The charges in this case arose out of an alleged sale of heroin in which the defendant acted as an intermediary between the seller, known only as "Les”, and the buyers, an undercover police officer and his confidential informant. In order to avoid exposure of the true identities of the officer and the informant, no arrest was made at the time of the alleged transaction, which lasted no more than five minutes. However, when the police returned to the scene several hours later, the suspects could not be located. Some 27 days later, the informant spotted the defendant in the vicinity of the location in which the sale had taken place. The police were notified and the defendant was arrested (see, People v Rubio, supra). After the undercover officer was notified that a suspect had been arrested, he came to the precinct and viewed the defendant through a one-way mirror as the defendant stood either alone or with a police sergeant. The undercover officer identified the defendant as one of the participants in the drug sale. At trial, this officer was permitted to identify the defendant as one of the participants in the sale and he further testified that he had identified the defendant through a one-way mirror at the precinct 27 days after the drug sale.
We find no merit to the People’s argument that the Wade hearing court correctly found that the undercover officer’s viewing of the defendant was a confirmatory identification to insure that the proper person was arrested. The undercover officer was identifying the defendant for the first time as a participant in a drug sale. The present facts therefore are *476clearly distinguishable from those in People v Morales (37 NY2d 262) where the undercover officer had returned to the street after the drug buy and identified the defendant, and was viewing the defendant for the third time when he confirmed that the backup team had picked up the man he had identified. In Morales, as distinguished from the instant case, at the time the undercover officer viewed the confirmatory showup, “identification was behind him” (People v Morales, supra, at 272). The present identification was analogous to an identification by a civilian witness who views a lineup or showup after a crime.

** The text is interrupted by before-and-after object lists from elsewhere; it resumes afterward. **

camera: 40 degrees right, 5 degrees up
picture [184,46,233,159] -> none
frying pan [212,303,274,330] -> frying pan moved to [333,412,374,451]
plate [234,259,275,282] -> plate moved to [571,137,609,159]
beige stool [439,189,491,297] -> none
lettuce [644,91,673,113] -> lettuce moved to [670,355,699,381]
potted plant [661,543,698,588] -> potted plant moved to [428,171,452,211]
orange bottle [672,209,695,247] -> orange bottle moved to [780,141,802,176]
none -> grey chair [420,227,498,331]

Moreover, we find that the instant showup was so unnecessarily suggestive and conducive to irreparable mistaken identification as to deny the defendant due process of law. The showup took place 27 days after the drug sale, and the defendant was either alone or with a sergeant in the room. There was no need to utilize the showup procedure since the defendant had already been identified by the informant and arrested (see, People v Osgood, 89 AD2d 76; People v Mercado, 63 AD2d 720; People v Baez, 103 AD2d 746). Nor was there was any exigent reason for holding this showup (see, People v Ford, 100 AD2d 941; People v Osgood, supra).

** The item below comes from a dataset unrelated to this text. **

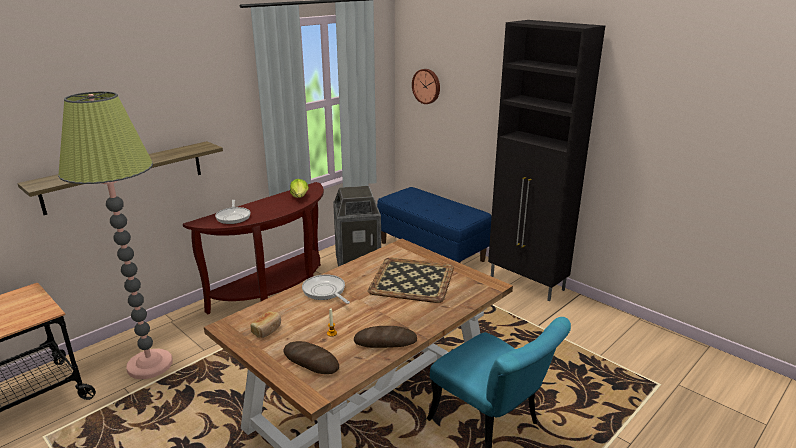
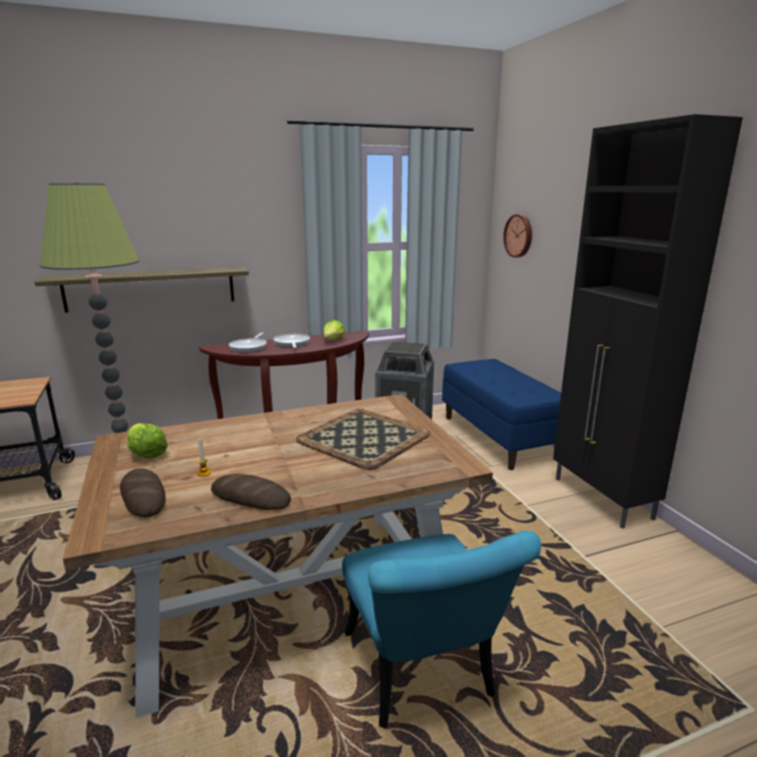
camera: 25 degrees right, 5 degrees down
bread [251,311,281,338] -> lettuce [127,423,168,459]
frying pan [302,274,350,304] -> frying pan moved to [273,334,310,348]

Although the undercover officer’s in-court identification was properly admitted at trial since there was an independent basis for it, it was error for the trial court to allow the undercover officer to testify at trial to his identification of the defendant at the suggestive showup (see, People v Adams, 53 NY2d 241). In our view, this error cannot be considered harmless since the proof of the defendant’s guilt was not overwhelming (see, People v Crimmins, 36 NY2d 230, 241). The undercover officer testified that he had participated in so many undercover buys that he could not recall any particular one without referring to his notes, and that he would not be able to testify without looking at his notes. The notes reveal only a very general description of the perpetrator. At trial the undercover officer testified that he was told before viewing the defendant in the showup that the police had someone who fit the description of the person he had bought drugs from on the date in question, i.e., the defendant. Indeed, the jury was concerned about the circumstances surrounding the undercover officer’s subsequent identification of the defendant as they asked during their deliberations whether the undercover officer had viewed the defendant in a lineup.

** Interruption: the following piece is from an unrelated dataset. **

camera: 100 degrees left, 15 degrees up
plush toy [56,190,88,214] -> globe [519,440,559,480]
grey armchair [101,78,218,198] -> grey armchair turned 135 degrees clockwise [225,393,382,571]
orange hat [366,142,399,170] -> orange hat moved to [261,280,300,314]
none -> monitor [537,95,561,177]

The only other evidence connecting the defendant to the instant crime is the testimony of a paid informant. While the *477informant did identify the defendant as a participant in this transaction, he was confused as to the date of the transaction as well as his subsequent identification of the defendant. Furthermore, the informant was a former heroin addict who was using methadone daily at the time of trial. His description of the perpetrator varied from that given by the undercover officer. Under these circumstances, we conclude that the proof of the defendant’s guilt was not overwhelming, and that the error in permitting the undercover officer to testify to his identification made pursuant to an unduly suggestive showup cannot be viewed as harmless. Bracken, J. P., Lawrence, Rubin and Eiber, JJ., concur.